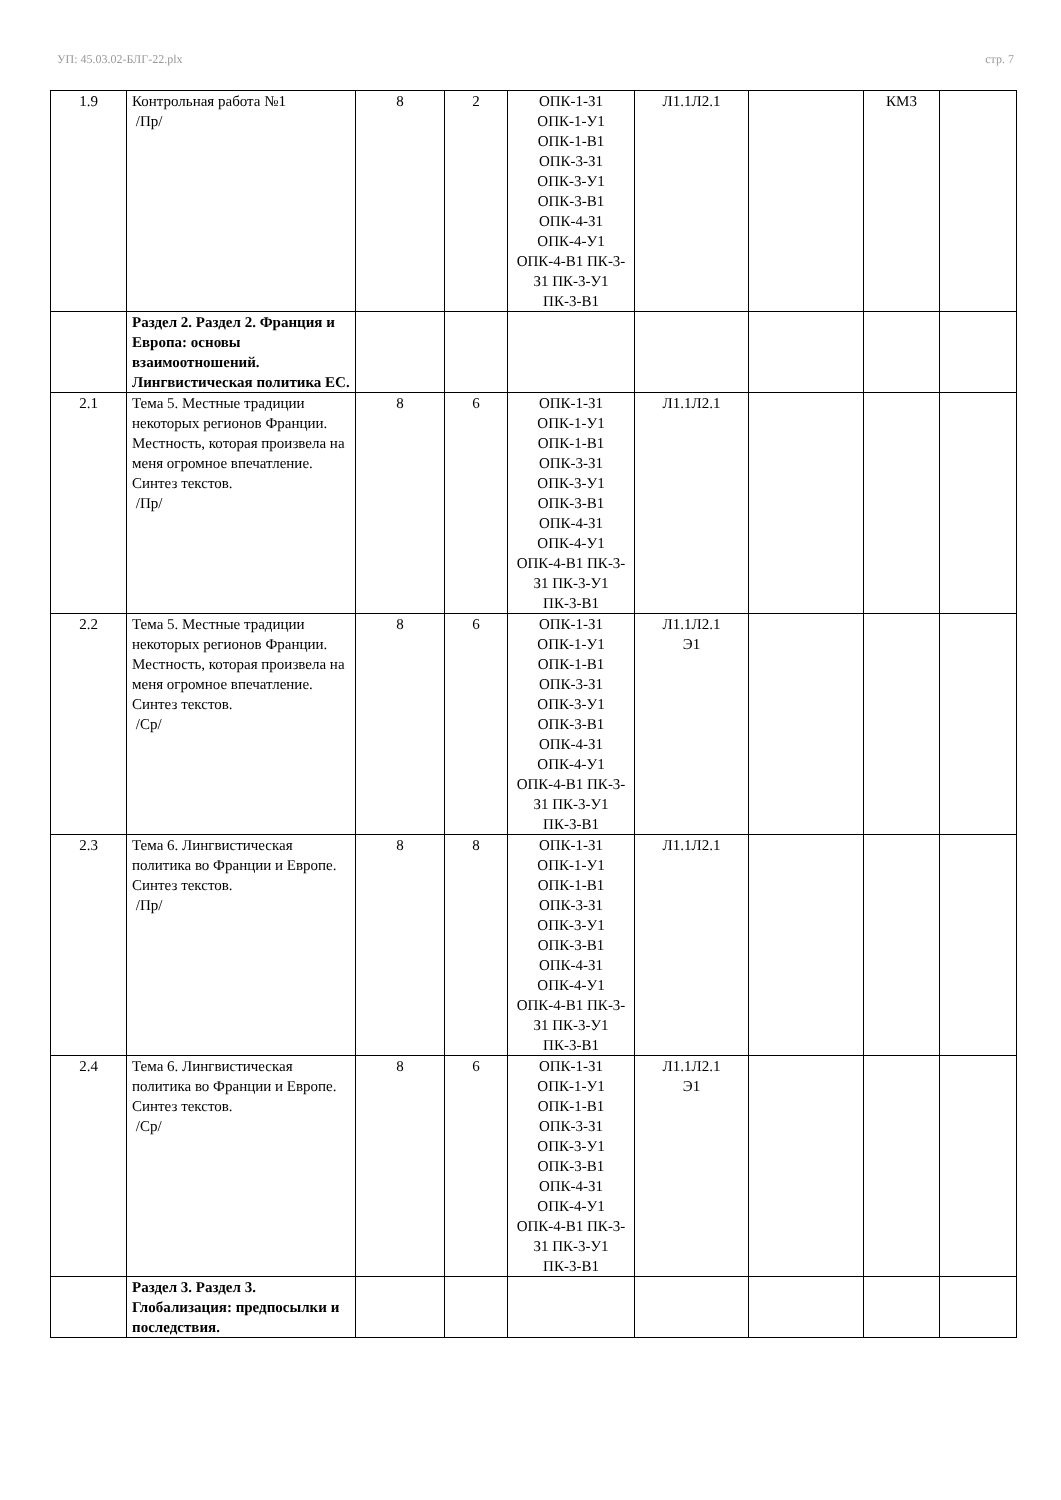УП: 45.03.02-БЛГ-22.plx стр. 7
| 1.9 | Контрольная работа №1 /Пр/ | 8 | 2 | ОПК-1-З1 ОПК-1-У1 ОПК-1-В1 ОПК-3-З1 ОПК-3-У1 ОПК-3-В1 ОПК-4-З1 ОПК-4-У1 ОПК-4-В1 ПК-3-З1 ПК-3-У1 ПК-3-В1 | Л1.1Л2.1 | | КМ3 | |
| | Раздел 2. Раздел 2. Франция и Европа: основы взаимоотношений. Лингвистическая политика ЕС. | | | | | | | |
| 2.1 | Тема 5. Местные традиции некоторых регионов Франции. Местность, которая произвела на меня огромное впечатление. Синтез текстов. /Пр/ | 8 | 6 | ОПК-1-З1 ОПК-1-У1 ОПК-1-В1 ОПК-3-З1 ОПК-3-У1 ОПК-3-В1 ОПК-4-З1 ОПК-4-У1 ОПК-4-В1 ПК-3-З1 ПК-3-У1 ПК-3-В1 | Л1.1Л2.1 | | | |
| 2.2 | Тема 5. Местные традиции некоторых регионов Франции. Местность, которая произвела на меня огромное впечатление. Синтез текстов. /Ср/ | 8 | 6 | ОПК-1-З1 ОПК-1-У1 ОПК-1-В1 ОПК-3-З1 ОПК-3-У1 ОПК-3-В1 ОПК-4-З1 ОПК-4-У1 ОПК-4-В1 ПК-3-З1 ПК-3-У1 ПК-3-В1 | Л1.1Л2.1 Э1 | | | |
| 2.3 | Тема 6. Лингвистическая политика во Франции и Европе. Синтез текстов. /Пр/ | 8 | 8 | ОПК-1-З1 ОПК-1-У1 ОПК-1-В1 ОПК-3-З1 ОПК-3-У1 ОПК-3-В1 ОПК-4-З1 ОПК-4-У1 ОПК-4-В1 ПК-3-З1 ПК-3-У1 ПК-3-В1 | Л1.1Л2.1 | | | |
| 2.4 | Тема 6. Лингвистическая политика во Франции и Европе. Синтез текстов. /Ср/ | 8 | 6 | ОПК-1-З1 ОПК-1-У1 ОПК-1-В1 ОПК-3-З1 ОПК-3-У1 ОПК-3-В1 ОПК-4-З1 ОПК-4-У1 ОПК-4-В1 ПК-3-З1 ПК-3-У1 ПК-3-В1 | Л1.1Л2.1 Э1 | | | |
| | Раздел 3. Раздел 3. Глобализация: предпосылки и последствия. | | | | | | | |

#### ABOUT THIS TASK
Repeat the records above verbatim, dropping the pictures.

#### COMPLETED TASK
УП: 45.03.02-БЛГ-22.plx стр. 7
| 1.9 | Контрольная работа №1 /Пр/ | 8 | 2 | ОПК-1-З1 ОПК-1-У1 ОПК-1-В1 ОПК-3-З1 ОПК-3-У1 ОПК-3-В1 ОПК-4-З1 ОПК-4-У1 ОПК-4-В1 ПК-3-З1 ПК-3-У1 ПК-3-В1 | Л1.1Л2.1 | | КМ3 | |
| | Раздел 2. Раздел 2. Франция и Европа: основы взаимоотношений. Лингвистическая политика ЕС. | | | | | | | |
| 2.1 | Тема 5. Местные традиции некоторых регионов Франции. Местность, которая произвела на меня огромное впечатление. Синтез текстов. /Пр/ | 8 | 6 | ОПК-1-З1 ОПК-1-У1 ОПК-1-В1 ОПК-3-З1 ОПК-3-У1 ОПК-3-В1 ОПК-4-З1 ОПК-4-У1 ОПК-4-В1 ПК-3-З1 ПК-3-У1 ПК-3-В1 | Л1.1Л2.1 | | | |
| 2.2 | Тема 5. Местные традиции некоторых регионов Франции. Местность, которая произвела на меня огромное впечатление. Синтез текстов. /Ср/ | 8 | 6 | ОПК-1-З1 ОПК-1-У1 ОПК-1-В1 ОПК-3-З1 ОПК-3-У1 ОПК-3-В1 ОПК-4-З1 ОПК-4-У1 ОПК-4-В1 ПК-3-З1 ПК-3-У1 ПК-3-В1 | Л1.1Л2.1 Э1 | | | |
| 2.3 | Тема 6. Лингвистическая политика во Франции и Европе. Синтез текстов. /Пр/ | 8 | 8 | ОПК-1-З1 ОПК-1-У1 ОПК-1-В1 ОПК-3-З1 ОПК-3-У1 ОПК-3-В1 ОПК-4-З1 ОПК-4-У1 ОПК-4-В1 ПК-3-З1 ПК-3-У1 ПК-3-В1 | Л1.1Л2.1 | | | |
| 2.4 | Тема 6. Лингвистическая политика во Франции и Европе. Синтез текстов. /Ср/ | 8 | 6 | ОПК-1-З1 ОПК-1-У1 ОПК-1-В1 ОПК-3-З1 ОПК-3-У1 ОПК-3-В1 ОПК-4-З1 ОПК-4-У1 ОПК-4-В1 ПК-3-З1 ПК-3-У1 ПК-3-В1 | Л1.1Л2.1 Э1 | | | |
| | Раздел 3. Раздел 3. Глобализация: предпосылки и последствия. | | | | | | | |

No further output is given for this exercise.